FABISCH: Die Frage, die sich aus den Rahmenbedingungen - tiefe Zinsen, schwaches Wachstum, strenge und teure regulatorische Vorschriften, konservative Geschäftspolitik - ergibt, lautet: Kann man mit diesem Geschäftsmodell, auch wenn man es gut macht, noch vernünftig Bank sein?

Kann man?

FABISCH: Die Frage ist noch nicht beantwortet. Es gibt mehrere Varianten. Manche Banken machen sich darüber keine Sorgen, schwächen ihre Ertragslage immer weiter ab - und mich wundert, dass die nicht nervös werden. Es gibt Banken, die sehen diesen Entwicklungstrend nach unten und reagieren, etwa indem sie kein Kommerzgeschäft mehr betreiben oder Filialen schließen. Ich sehe aber noch keinen überzeugenden Weg, wie das Geschäftsmodell einer klassischen Retail-Bank in Zukunft ausschaut. Die wirkliche Auswirkung dieser Krise ab 2008 ist, dass sich die Struktur des Bankgeschäfts ändert.

In welcher Form?

FABISCH: Manche sagen, es wird zu Fusionen zu Großbanken kommen, andere sagen, einige Banken müssen vom Markt. Andere setzen nur mehr auf Internet-Banking und schließen die Filialen, die Beispiele gibt's in Holland und Skandinavien. Ich glaube, dass all diese Antworten nicht richtig sind. Es wird Großbanken und mittlere Banken geben, es wird eine Kombination sein. Die Grundsätze des Bankgeschäfts werden bleiben, Vertrauen, Einlagen- und Kreditgeschäft, lokale Kundenbeziehungen. Es wird strukturelle Veränderungen geben, was nicht heißt, dass es keine Filialen oder Kredite mehr gibt.

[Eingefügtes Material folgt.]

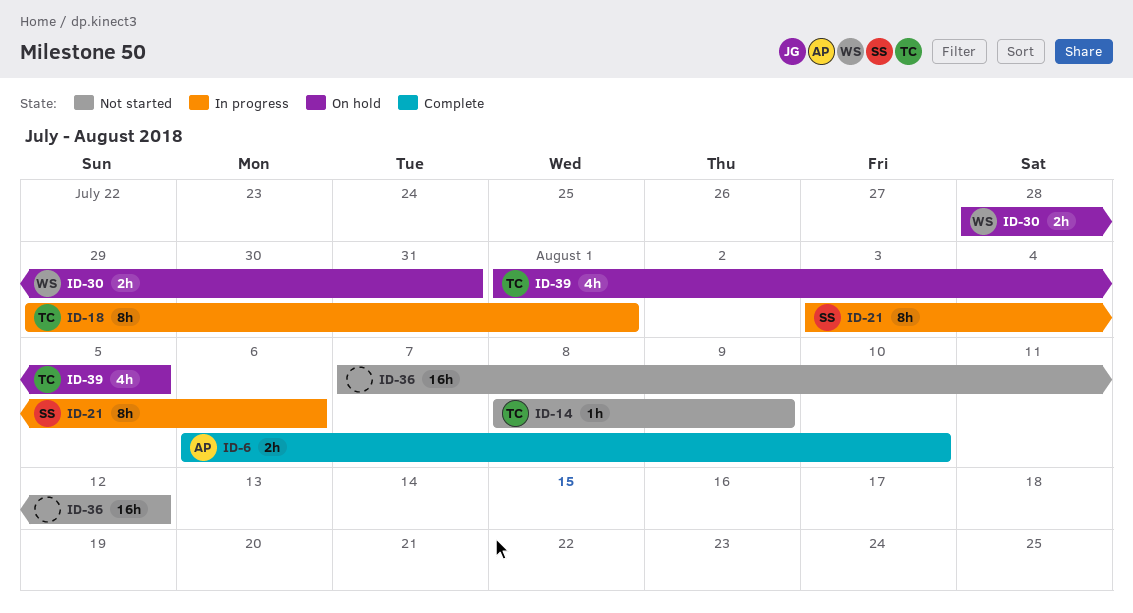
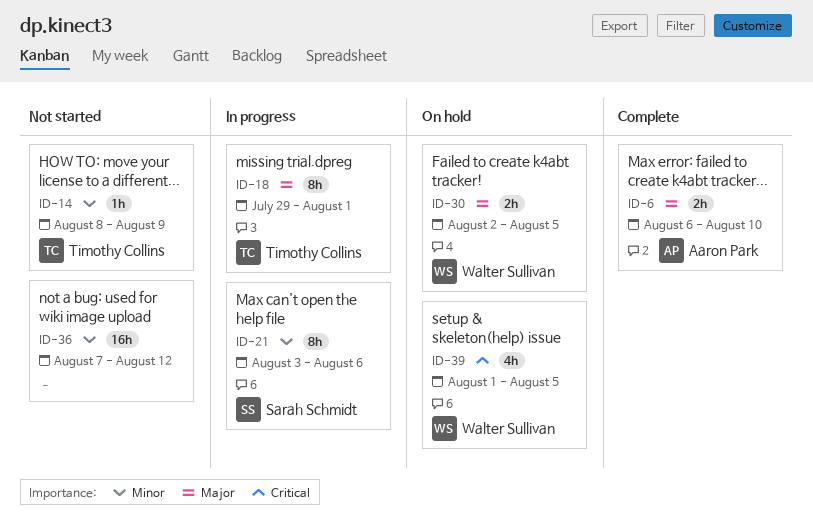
ID-30, start: Jul 28 -> Aug 2
ID-30, due: Jul 31 -> Aug 5
ID-39, owner: Timothy Collins -> Walter Sullivan

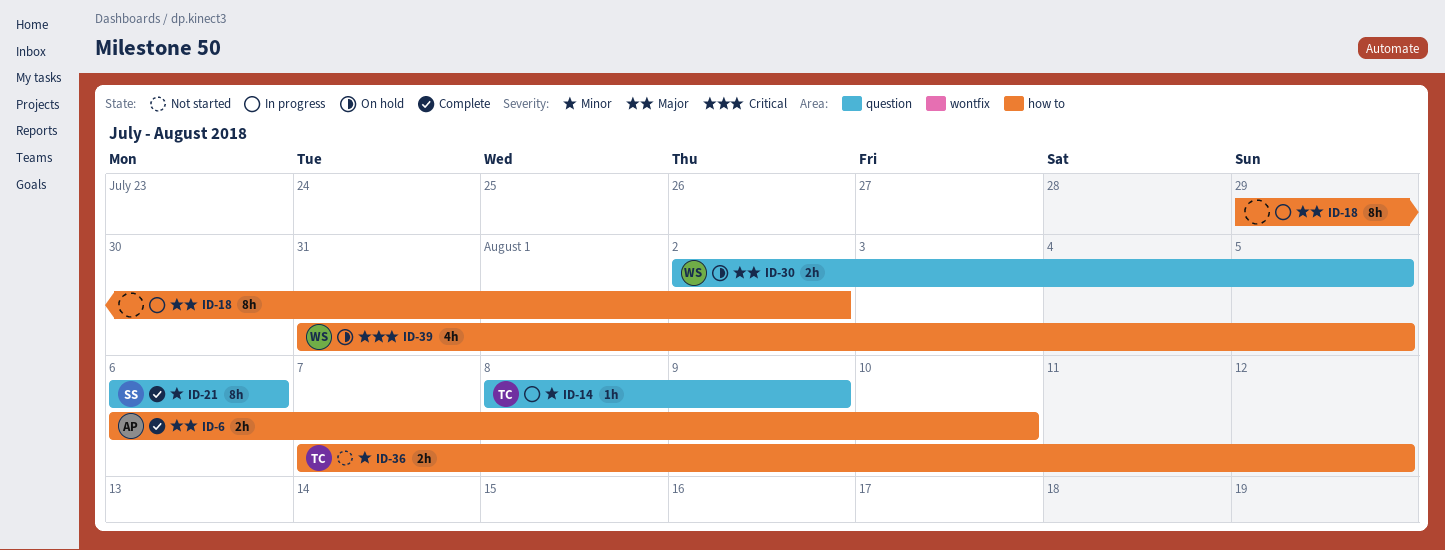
ID-14, status: Not started -> In progress
ID-18, owner: Timothy Collins -> none
ID-18, due: Aug 1 -> Aug 2
ID-21, status: In progress -> Complete
ID-21, start: Aug 3 -> Aug 6
ID-36, owner: none -> Timothy Collins
ID-36, estimate: 16h -> 2h
ID-39, start: Aug 1 -> Jul 31

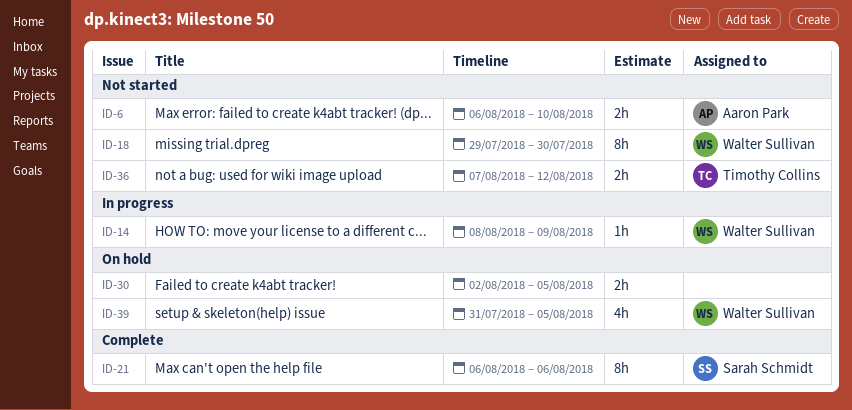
ID-6, status: Complete -> Not started
ID-14, owner: Timothy Collins -> Walter Sullivan
ID-18, status: In progress -> Not started
ID-18, owner: none -> Walter Sullivan
ID-18, due: Aug 2 -> Jul 30
ID-30, owner: Walter Sullivan -> none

Noch heute hört man mitunter die These: Wenn Lehman damals gerettet worden wäre, wäre uns viel erspart geblieben - ist das so?

FABISCH: Stimmt nicht. Das war einfach der Nadelstich in eine Blase, die ohnehin platzen musste. Die Staatsschulden haben mit Lehman gar nichts zu tun, die Staaten haben schon vorher zu viel Geld ausgegeben. Das war zum Teil bequem für die Politik, den Banken dann einfach alles zuzuschieben. Aber auch Dinge wie die Spekulationen der Kommunalkredit haben mit Lehman nichts zu tun. Vieles ist durch die Lehman-Explosion dann einfach aufgebrochen. Ich behaupte auch, dass viele gute Jahre die Moral verhauen. Was wir in den sehr guten Jahren vor Lehman alle zu wenig beachtet haben, war der starke Anstieg der Verschuldung. Das war ein Fehler.

Hat die Finanzkrise Sie als Bankmanager verändert?

FABISCH: Alles ist klammer und enger geworden. Wenn man versucht, geringere Profitabilität durch Effizienzsteigerungen auszugleichen, dann ist das ein Job, der nicht nur angenehm für mich ist. Meine Mitarbeiter melden mir schon immer wieder zurück, wie anstrengend ich bin. Es ist natürlich leichter, in einer Wachstumsphase zu sagen, macht's das einfach, die Erträge steigen ohnehin.